Finding nearby vehicles -- This is even better than a bounding box, but it is more complex: http://mysql.rjweb.org/doc.php/latlng . How often do look for "nearbys". I hope it is not 3333/sec; that is not practical in a single server. (Multiple Slaves could provide a solution.) Anyway, the resultset does not change very fast.

There's a lot to unpick here...

Firstly, consider using the spatial data types for storing lat and long. That, in turn, will allow you to use spatial indexes, which are optimized for finding people in bounding boxes.

Secondly, if you expect such high traffic, you may need some exotic solutions.

Firstly - set up a test rig, as similar to the production hardware as possible, so you can hunt for bottlenecks. If you expect 100K inserts over a 5 minute period, you're looking at an average of 100.000 / 5 / 60 = 333 inserts per second.
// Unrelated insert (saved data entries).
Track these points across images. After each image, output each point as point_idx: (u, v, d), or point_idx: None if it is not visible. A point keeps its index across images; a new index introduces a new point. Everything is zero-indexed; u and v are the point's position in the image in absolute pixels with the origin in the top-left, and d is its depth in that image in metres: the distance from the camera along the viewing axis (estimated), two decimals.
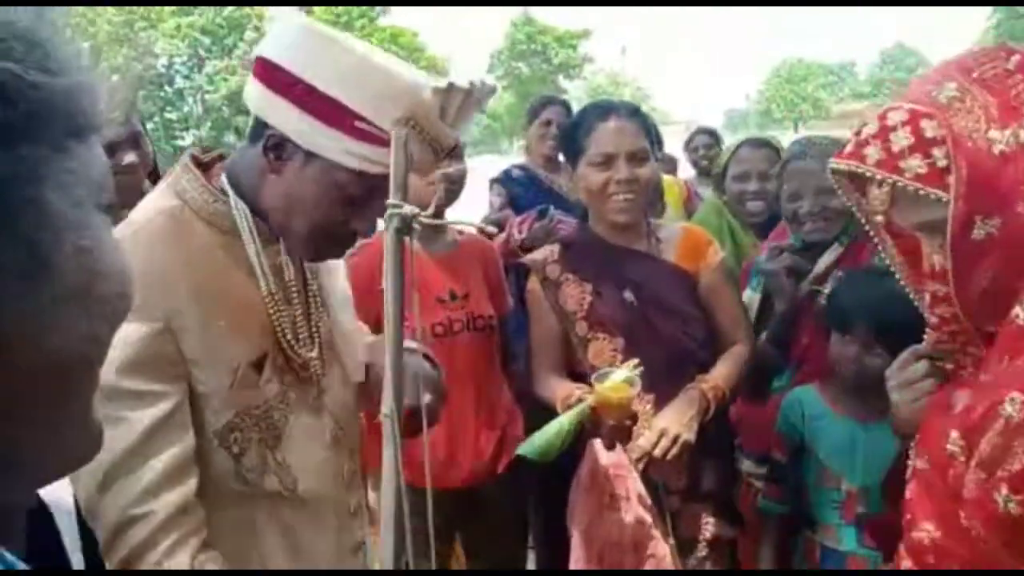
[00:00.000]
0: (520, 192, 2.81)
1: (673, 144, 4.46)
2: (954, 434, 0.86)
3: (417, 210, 0.95)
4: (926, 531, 0.91)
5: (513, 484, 1.97)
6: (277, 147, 0.98)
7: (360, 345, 1.23)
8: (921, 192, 0.82)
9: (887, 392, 1.59)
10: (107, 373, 0.80)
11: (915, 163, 0.83)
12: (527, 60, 46.78)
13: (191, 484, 0.95)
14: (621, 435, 1.12)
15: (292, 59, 0.95)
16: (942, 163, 0.81)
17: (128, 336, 0.89)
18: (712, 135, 3.94)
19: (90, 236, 0.36)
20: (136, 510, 0.90)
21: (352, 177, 0.97)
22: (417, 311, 1.05)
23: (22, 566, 0.42)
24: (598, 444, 1.63)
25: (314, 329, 1.10)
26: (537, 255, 1.82)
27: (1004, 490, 0.78)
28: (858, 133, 0.89)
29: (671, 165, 4.16)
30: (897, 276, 1.03)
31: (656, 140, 1.80)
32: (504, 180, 2.90)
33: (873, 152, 0.87)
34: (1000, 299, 0.80)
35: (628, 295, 1.70)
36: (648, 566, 1.57)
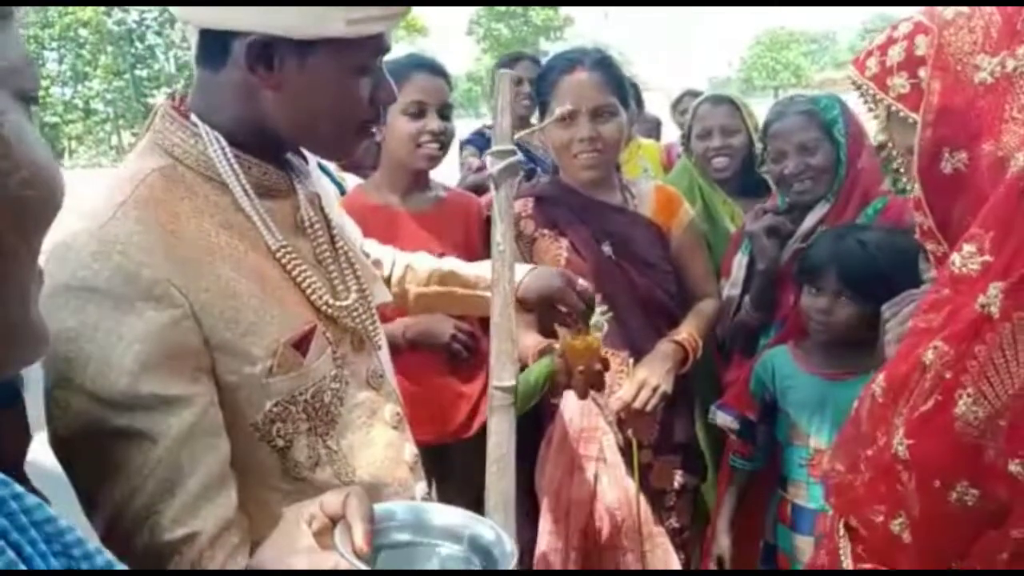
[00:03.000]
0: None
1: (654, 110, 4.42)
2: (879, 377, 0.86)
3: (521, 156, 0.89)
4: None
5: (471, 449, 1.98)
6: (262, 56, 0.82)
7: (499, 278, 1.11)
8: (901, 113, 0.78)
9: (859, 346, 1.63)
10: (122, 377, 0.74)
11: (899, 81, 0.79)
12: (506, 21, 46.00)
13: (232, 494, 0.82)
14: (594, 381, 1.12)
15: None
16: (924, 84, 0.76)
17: (144, 329, 0.75)
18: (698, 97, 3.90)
19: (2, 122, 0.34)
20: (175, 534, 0.77)
21: (360, 47, 0.86)
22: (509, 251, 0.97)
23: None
24: (567, 405, 1.64)
25: (352, 284, 0.96)
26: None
27: (901, 432, 0.78)
28: (875, 40, 0.84)
29: (654, 127, 4.12)
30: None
31: (634, 97, 1.76)
32: (476, 142, 2.85)
33: (872, 64, 0.82)
34: None
35: (606, 248, 1.70)
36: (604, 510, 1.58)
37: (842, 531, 0.97)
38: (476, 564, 0.65)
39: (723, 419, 1.76)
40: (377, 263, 1.30)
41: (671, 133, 4.33)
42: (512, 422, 0.97)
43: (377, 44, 0.87)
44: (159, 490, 0.77)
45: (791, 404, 1.69)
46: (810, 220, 1.84)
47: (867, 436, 0.90)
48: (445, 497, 2.06)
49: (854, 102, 1.89)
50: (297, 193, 0.93)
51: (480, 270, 1.29)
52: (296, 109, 0.86)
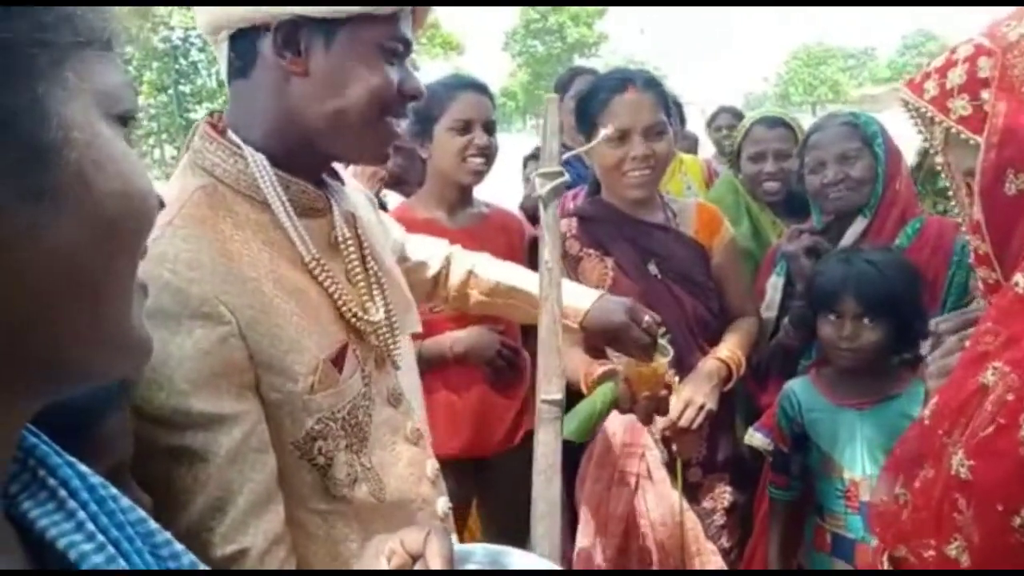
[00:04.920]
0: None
1: (689, 125, 4.42)
2: (930, 404, 0.85)
3: (568, 178, 0.91)
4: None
5: (530, 454, 2.00)
6: (290, 42, 0.83)
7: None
8: (962, 135, 0.78)
9: (881, 372, 1.61)
10: (173, 395, 0.75)
11: (961, 103, 0.78)
12: (541, 38, 46.29)
13: (279, 509, 0.83)
14: (659, 407, 1.12)
15: None
16: (988, 106, 0.75)
17: (193, 347, 0.77)
18: (735, 114, 3.89)
19: (93, 139, 0.37)
20: (225, 551, 0.78)
21: (385, 26, 0.86)
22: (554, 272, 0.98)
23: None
24: (611, 420, 1.65)
25: (380, 302, 0.97)
26: (561, 228, 1.82)
27: (960, 453, 0.77)
28: (929, 63, 0.84)
29: (692, 144, 4.11)
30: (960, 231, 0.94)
31: (678, 115, 1.78)
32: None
33: (930, 87, 0.82)
34: None
35: (652, 267, 1.71)
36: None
37: (886, 563, 0.96)
38: None
39: (760, 441, 1.75)
40: (422, 264, 1.30)
41: (706, 149, 4.32)
42: (559, 434, 0.99)
43: (395, 30, 0.87)
44: (209, 508, 0.78)
45: (821, 437, 1.66)
46: (849, 237, 1.82)
47: (914, 467, 0.89)
48: (486, 510, 2.08)
49: (893, 129, 1.90)
50: (333, 211, 0.94)
51: None
52: (324, 94, 0.85)
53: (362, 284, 0.95)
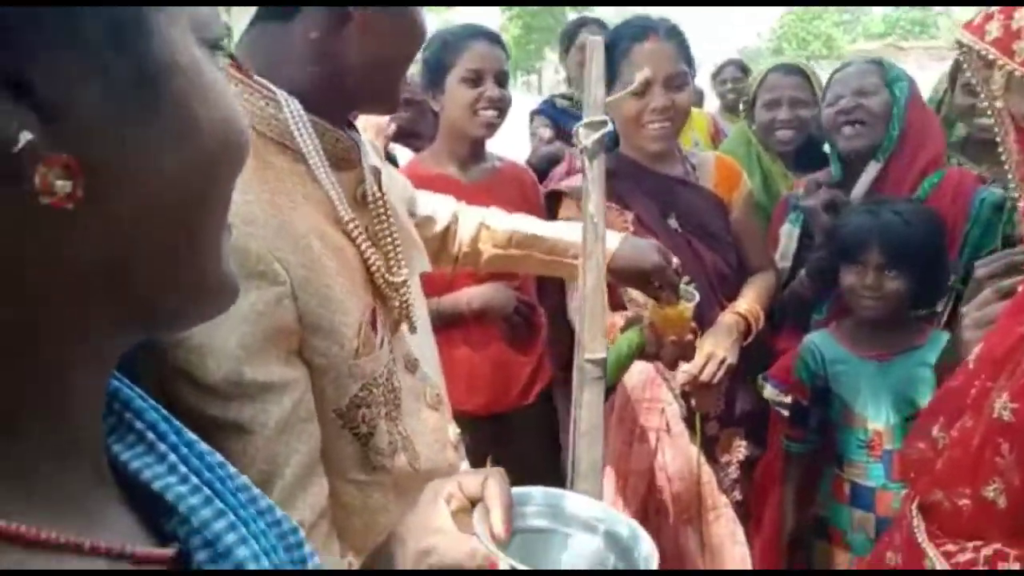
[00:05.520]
0: (570, 123, 2.75)
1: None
2: (975, 352, 0.85)
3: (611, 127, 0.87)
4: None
5: (545, 411, 2.01)
6: None
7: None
8: None
9: (903, 324, 1.61)
10: (225, 361, 0.71)
11: None
12: None
13: (324, 481, 0.81)
14: (685, 352, 1.12)
15: None
16: None
17: (249, 308, 0.72)
18: (741, 68, 3.83)
19: (193, 64, 0.35)
20: None
21: None
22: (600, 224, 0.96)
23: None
24: (630, 375, 1.65)
25: (403, 262, 0.93)
26: (572, 182, 1.80)
27: (1004, 396, 0.77)
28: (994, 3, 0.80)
29: (698, 98, 4.06)
30: (1006, 180, 0.92)
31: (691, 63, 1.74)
32: (548, 111, 2.83)
33: (993, 28, 0.79)
34: None
35: (672, 222, 1.69)
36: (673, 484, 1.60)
37: (915, 511, 0.97)
38: (611, 563, 0.63)
39: (771, 392, 1.76)
40: (429, 219, 1.25)
41: (711, 103, 4.27)
42: (602, 393, 0.98)
43: None
44: (257, 481, 0.72)
45: (844, 388, 1.68)
46: (863, 183, 1.81)
47: (954, 413, 0.90)
48: (502, 466, 2.09)
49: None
50: (362, 165, 0.91)
51: (560, 232, 1.27)
52: (378, 43, 0.83)
53: (388, 244, 0.91)
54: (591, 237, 0.93)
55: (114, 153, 0.31)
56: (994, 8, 0.80)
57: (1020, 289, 0.81)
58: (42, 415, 0.34)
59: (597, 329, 0.97)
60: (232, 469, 0.45)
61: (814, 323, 1.87)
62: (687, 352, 1.14)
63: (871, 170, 1.80)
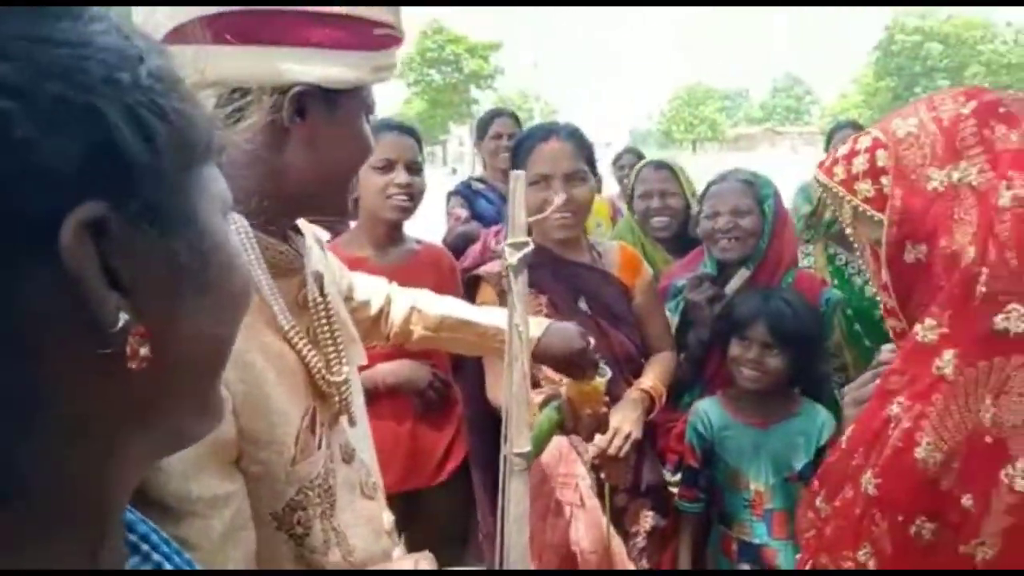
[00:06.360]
0: (485, 205, 2.92)
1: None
2: (847, 433, 0.99)
3: (532, 246, 0.97)
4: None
5: (459, 488, 2.05)
6: (300, 107, 0.83)
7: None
8: (868, 213, 0.92)
9: (782, 396, 1.82)
10: (175, 479, 0.71)
11: (865, 187, 0.93)
12: (438, 68, 46.66)
13: None
14: (600, 424, 1.22)
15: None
16: (887, 190, 0.90)
17: None
18: (638, 155, 4.14)
19: (225, 241, 0.42)
20: None
21: (363, 97, 0.89)
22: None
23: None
24: (546, 454, 1.74)
25: (344, 360, 0.95)
26: (492, 268, 1.91)
27: (869, 473, 0.91)
28: (837, 150, 0.99)
29: (599, 184, 4.32)
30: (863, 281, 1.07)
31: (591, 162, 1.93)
32: (464, 192, 2.99)
33: (839, 171, 0.96)
34: None
35: (582, 304, 1.83)
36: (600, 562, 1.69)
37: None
38: None
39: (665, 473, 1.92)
40: (365, 304, 1.31)
41: (611, 186, 4.55)
42: (527, 483, 1.05)
43: (370, 91, 0.92)
44: None
45: (728, 452, 1.85)
46: (732, 286, 2.04)
47: (836, 486, 1.03)
48: (415, 544, 2.09)
49: (766, 166, 2.11)
50: (304, 270, 0.93)
51: (488, 318, 1.33)
52: (322, 159, 0.86)
53: (329, 345, 0.94)
54: (516, 344, 1.01)
55: (172, 320, 0.38)
56: (840, 153, 0.98)
57: (880, 380, 0.96)
58: (78, 532, 0.38)
59: (522, 425, 1.04)
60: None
61: (685, 404, 2.05)
62: (602, 425, 1.24)
63: (742, 274, 2.04)
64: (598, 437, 1.68)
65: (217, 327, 0.42)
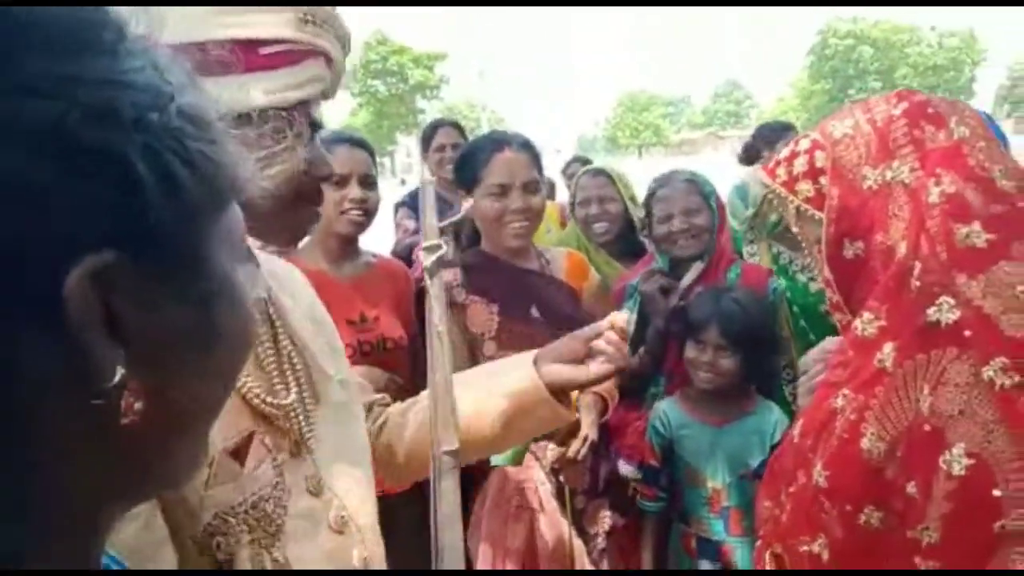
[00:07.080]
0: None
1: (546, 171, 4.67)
2: (798, 424, 1.03)
3: (445, 249, 0.96)
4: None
5: (415, 497, 2.03)
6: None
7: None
8: (809, 212, 0.97)
9: (737, 395, 1.86)
10: None
11: (806, 187, 0.97)
12: (383, 79, 46.45)
13: None
14: (573, 427, 1.22)
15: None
16: (826, 190, 0.94)
17: None
18: (586, 163, 4.19)
19: (234, 288, 0.41)
20: None
21: (297, 113, 0.88)
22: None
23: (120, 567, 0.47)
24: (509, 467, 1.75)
25: (293, 384, 0.93)
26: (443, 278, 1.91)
27: (819, 465, 0.94)
28: (780, 152, 1.03)
29: (549, 189, 4.37)
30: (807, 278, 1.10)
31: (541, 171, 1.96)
32: (412, 203, 2.98)
33: (781, 172, 1.01)
34: None
35: (534, 311, 1.84)
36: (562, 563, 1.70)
37: (768, 558, 1.12)
38: None
39: (625, 470, 1.94)
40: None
41: (563, 192, 4.60)
42: (458, 482, 1.04)
43: (306, 109, 0.90)
44: None
45: (686, 451, 1.89)
46: (687, 279, 2.09)
47: (789, 475, 1.06)
48: (394, 549, 2.06)
49: (710, 169, 2.16)
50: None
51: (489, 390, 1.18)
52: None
53: (273, 368, 0.91)
54: (437, 344, 1.00)
55: (170, 378, 0.37)
56: (782, 155, 1.02)
57: (826, 373, 0.99)
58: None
59: (449, 424, 1.03)
60: None
61: (649, 396, 2.08)
62: (575, 429, 1.25)
63: (696, 268, 2.09)
64: (552, 444, 1.70)
65: (215, 387, 0.41)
But scaling for average is usually a bad idea - you need to scale for peaks. My rule of thumb is that you need to be able to hand 10 times the average if the average is in the 1 - 10 minute range, so you're looking for around 3000 inserts / second.

I'd use a load testing tool ( JMeter is great) - and ensure that the bottleneck isn't in the load testing infrastructure, rather than the target server. Work out at which load your target system starts to reach the acceptable response time boundaries - for a simple insert statement, I'd set that at 1 second. If you are using modern hardware, with no triggers and a well-designed table, I'd expect to reach at least 500 inserts per second (my Macbook gets close to that).

Use this test rig to optimize your database schema and indexes - you can get a LOT of performance out of MySQL!

The next step is the painful one - there is very little you can do to increase the raw performance of MySQL inserts (lots of memory, a fast SSD drive, fast CPU; you may be able to use a staging table with no indexes to get another couple of percent improvement). If you cannot hit your target performance goal with "vanilla" MySQL, you now need to look at more exotic solutions.

The first is the easiest - make your apps less chatty. This will help the entire solution's scalability (I presume you have web/application servers between the apps and the database - they will need scaling too). For instance, rather than sending real-time updates, perhaps the apps can store 1, 5, 10, 60, 2400 minutes worth of data and send that as a batch. If you have 1 million daily active users, with peaks of 100.000 active users, it's much easier to scale to 1 million transactions per day than to 100.000 transactions every 5 minutes.

The second option is to put a message queuing server in front of your database. Message queueing systems scale much more easily than databases, but you're adding significant additional complexity to the architecture.

The third option is clustering . This allows the load to be spread over multiple physical database servers - but again introduces additional complexity and cost.